We can then work with these sine and cosine waves mathematically in order to manipulate the original waveform. This is used in modern technology for many things, from audio equalizers on music players, to cleaning up errors in digital photographs, to analyzing the complex interference patterns from spectroscopy and crystallography used to identify substances in the laboratory.
This all sounds very complex; but the fundamentals of it are quite simple, and you can try it for yourself!
Each of these pairs of images represents a single waveform. In the first picture, we see the full wave. In the second, we see the Fourier Transform of that wave – the spread of sine waves of different frequencies that can be assembled to build that waveform. Each spike in the Fourier Transform graph represents a sine wave; the height of each spike is how large the amplitude of that sine wave should be to make the full wave.
When the waveform we put in is just a sine wave itself, of course the Fourier Transform of it is a single line – it’s just that same sine wave again!
This more complicated sawtooth wave is made up of many Fourier components – multiple sine waves. As the frequency goes up, the amplitude goes down.
Each of these sine waves is a harmonic of the first one; the frequency of each is two, or three, or four, etc times the frequency of the first, or fundamental, sine wave. That fundamental has the same frequency as the original sawtooth wave.

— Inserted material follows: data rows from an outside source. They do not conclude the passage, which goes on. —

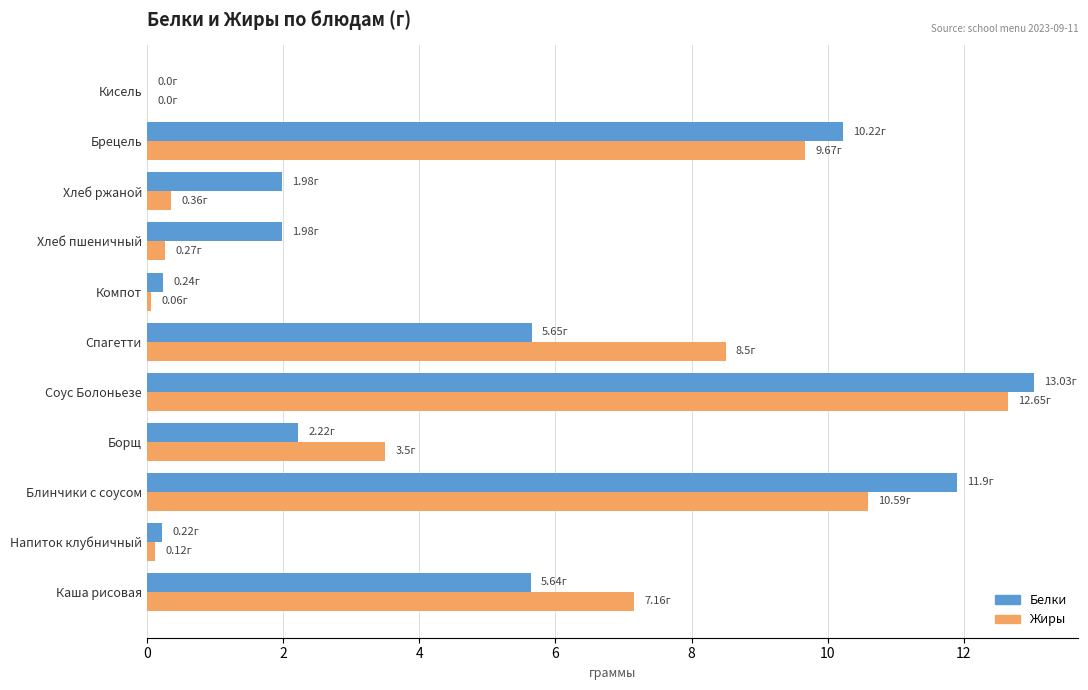

Is the value of Белки at Соус Болоньезе greater than the value of Жиры at Кисель?

Yes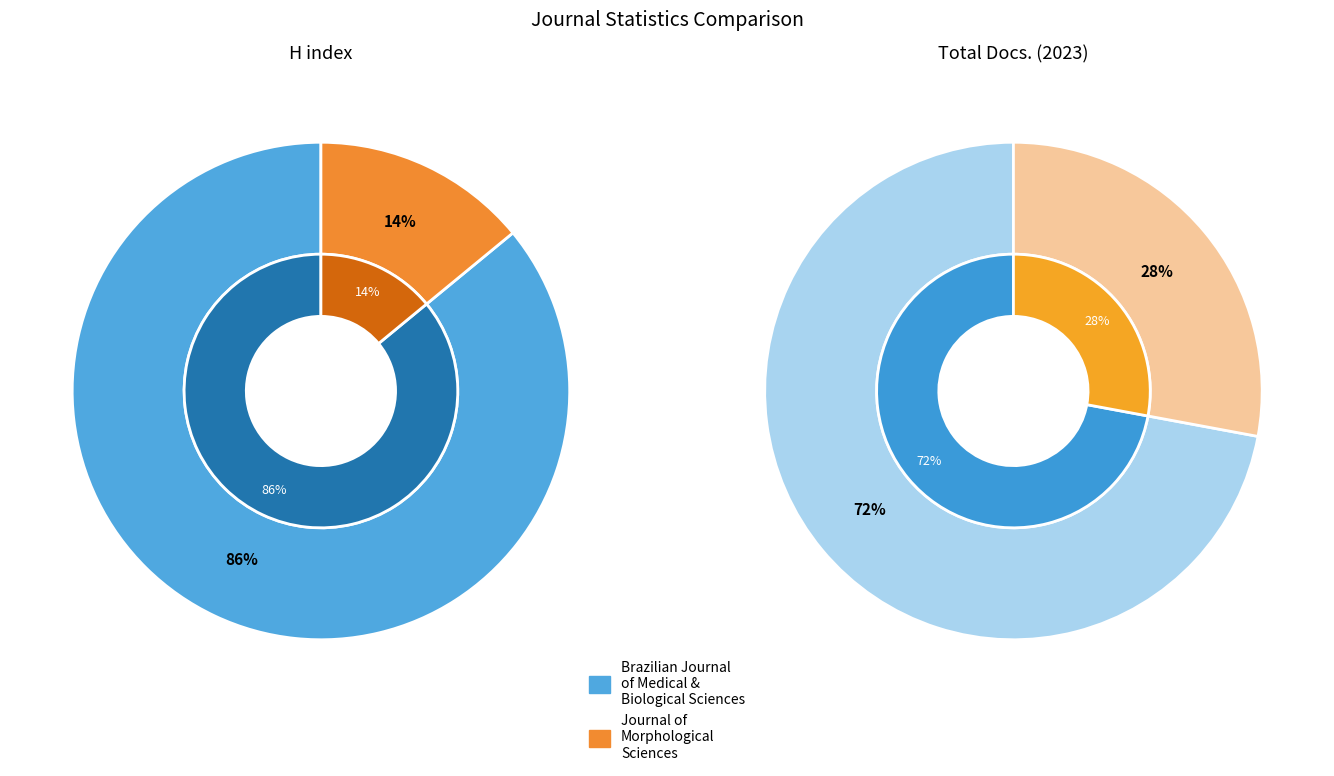

Does any single category account for the majority?

Yes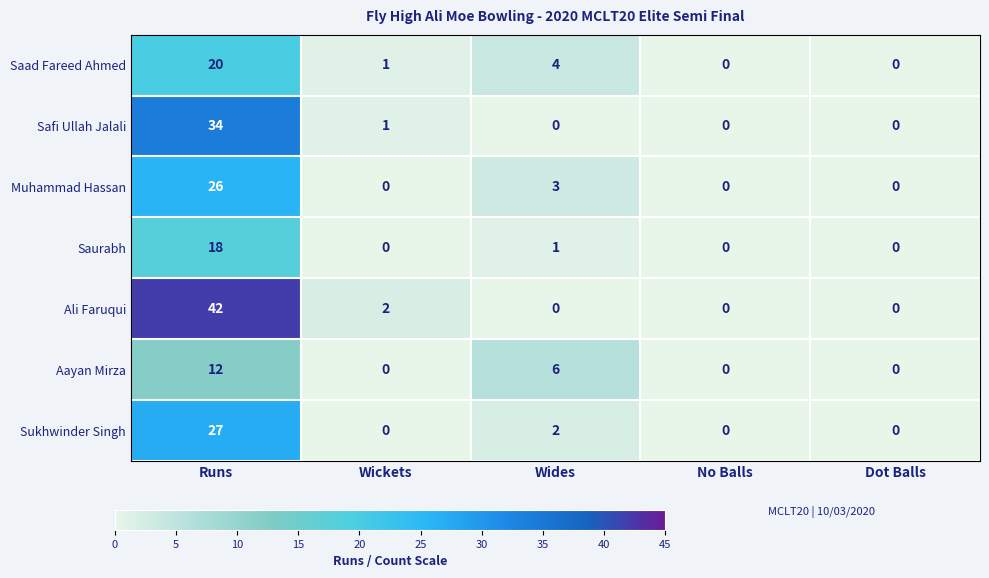

True or false: Muhammad Hassan has a value of 12 at Dot Balls.

False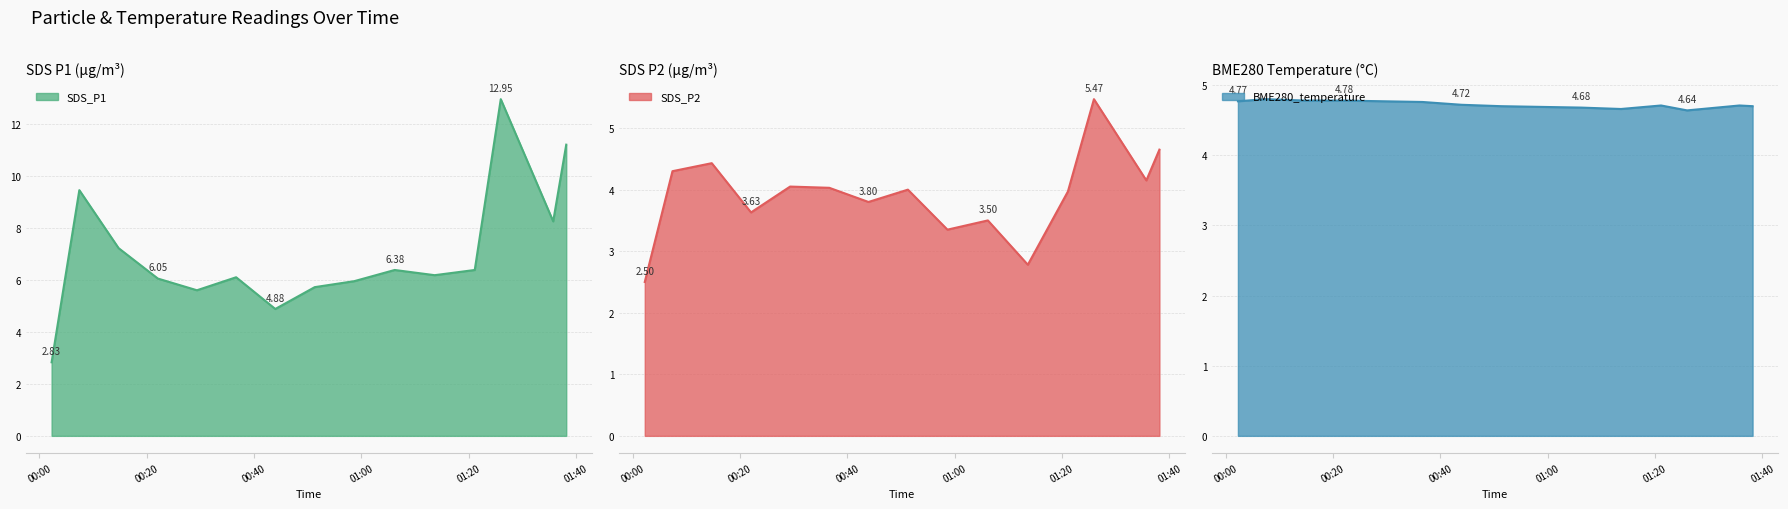

What is the sum of all BME280_temperature values?

70.9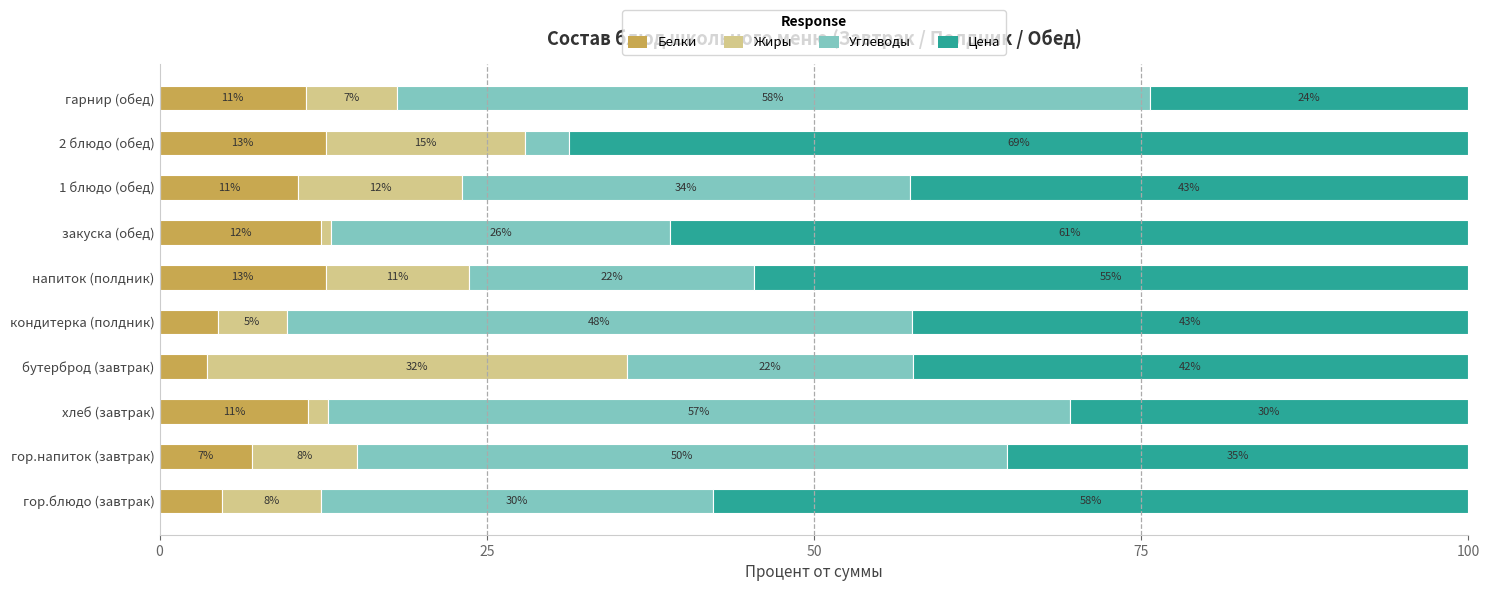

What are all the series names shown in the legend?

Белки, Жиры, Углеводы, Цена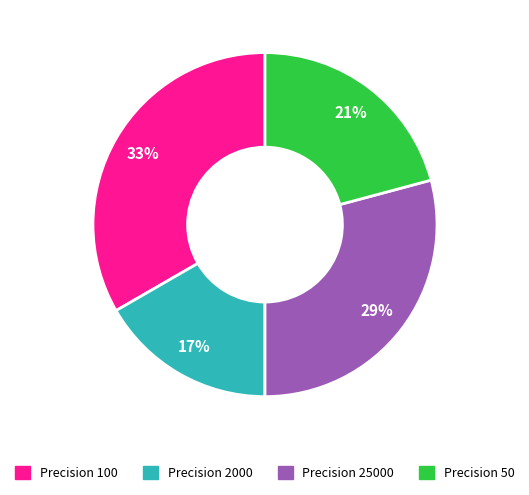

Is there any slice that represents more than half of the pie?

No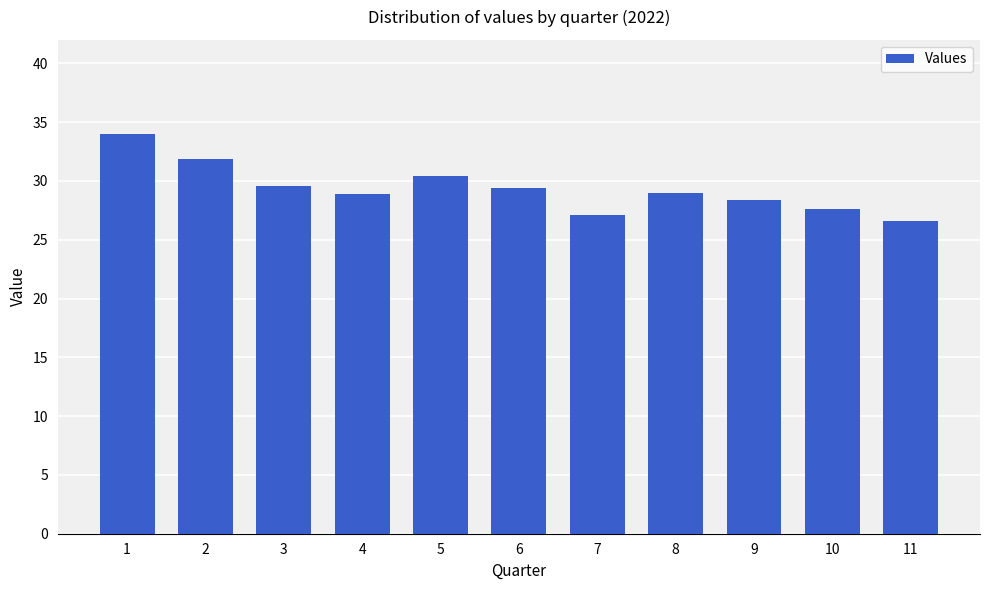

What is the difference between the maximum and minimum values?

7.4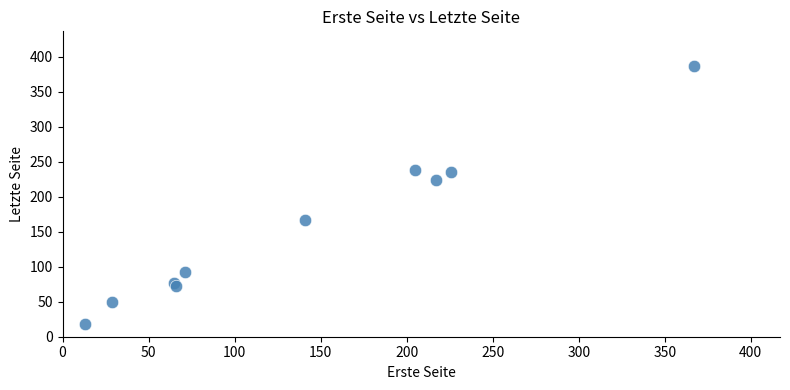

What Y value in the scatter plot is closest to 202?

224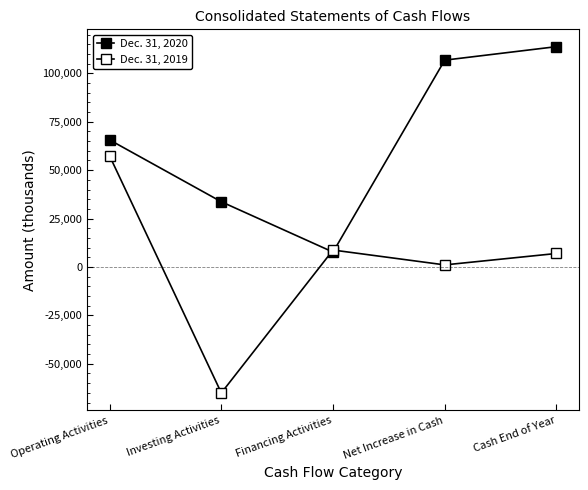

How many values in the Dec. 31, 2020 series are below 65616?

2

These graphs were all created with an oscilloscope and waveform generator in our facility; check one out here!
Match the Wave!
Now try it for yourself! Here are some more waveforms:
and some Fourier transforms. Can you guess which Fourier transform came from which wave?
Make Your Own Waves
Even without a complex electronic synthesizer, you can try this at home with a simulator.
This interactive simulator in the PhET collection lets you build up waveforms by adding Fourier components: https://phet.colorado.edu/en/simulation/legacy/fourier
And the Falstad collection has another interactive simulator to discover the Fourier components of many different wave forms, and see how the breakdown of components changes when the wave does. You can also turn on the sound generator and compare how different waveforms sound to your ear. Try it out, and see what you can change in a wave to change what you hear – and what you can change and have the wave still sound the same. Can you hear a chance in frequency? A change in phase? http://www.falstad.com/fourier/
Try out both, and see what waves you can build and explore!